*** Given information ***

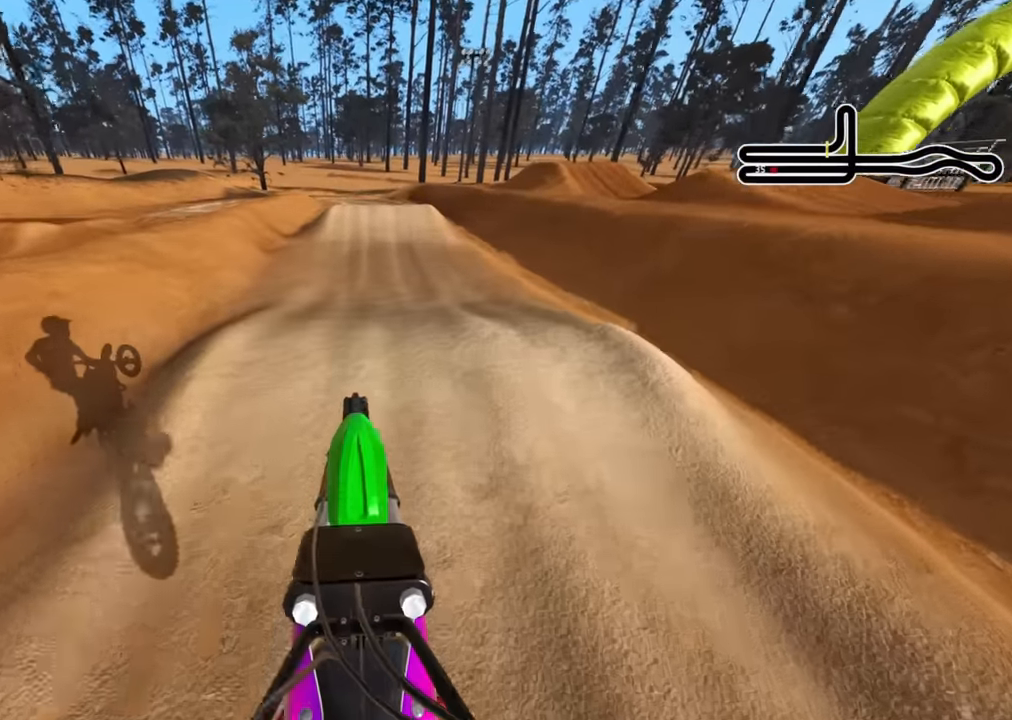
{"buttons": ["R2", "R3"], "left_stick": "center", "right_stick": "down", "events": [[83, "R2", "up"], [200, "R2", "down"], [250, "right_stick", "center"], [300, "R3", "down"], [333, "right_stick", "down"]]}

*** End of Given information ***
*** Given information ***

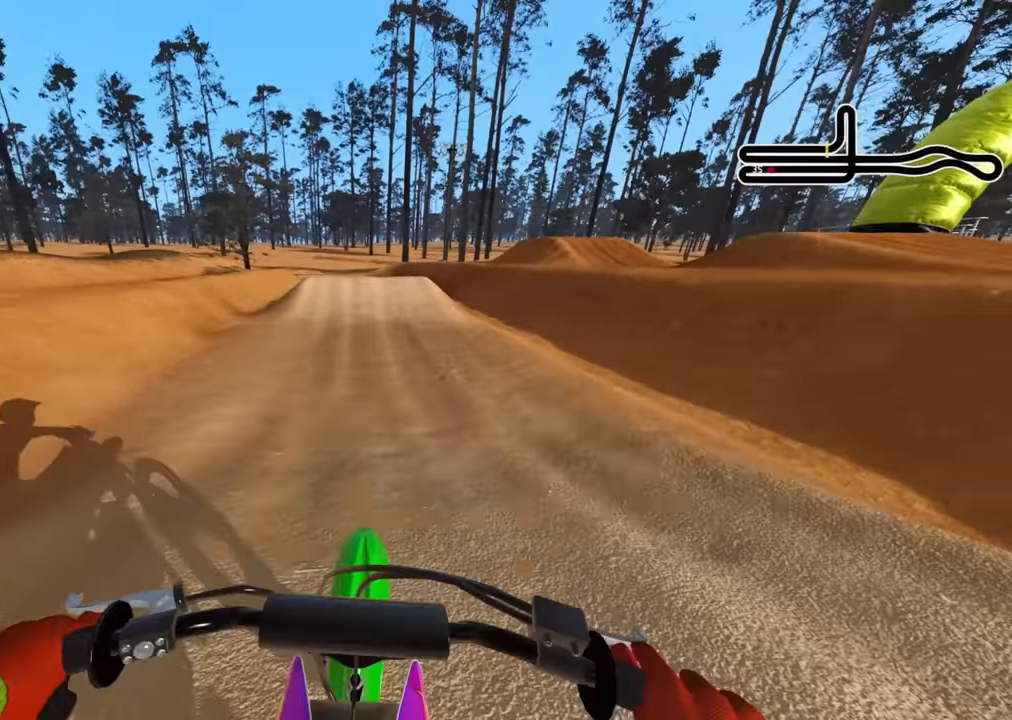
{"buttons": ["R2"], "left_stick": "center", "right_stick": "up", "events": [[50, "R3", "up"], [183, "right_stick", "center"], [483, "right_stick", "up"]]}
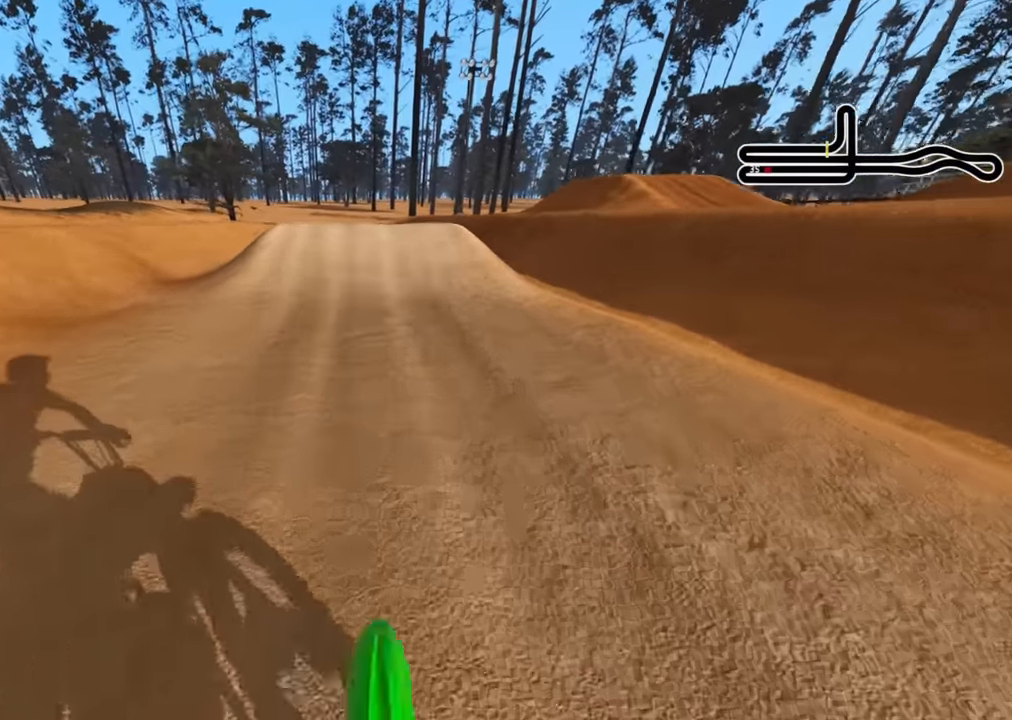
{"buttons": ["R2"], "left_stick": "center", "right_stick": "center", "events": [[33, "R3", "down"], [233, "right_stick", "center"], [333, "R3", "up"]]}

*** End of Given information ***

● **Exercise goal**: Could you return all lines from the data above that contain the string "down"?

● **Exercise answer**:
{"buttons": ["R2", "R3"], "left_stick": "center", "right_stick": "down", "events": [[83, "R2", "up"], [200, "R2", "down"], [250, "right_stick", "center"], [300, "R3", "down"], [333, "right_stick", "down"]]}
{"buttons": ["R2"], "left_stick": "center", "right_stick": "center", "events": [[33, "R3", "down"], [233, "right_stick", "center"], [333, "R3", "up"]]}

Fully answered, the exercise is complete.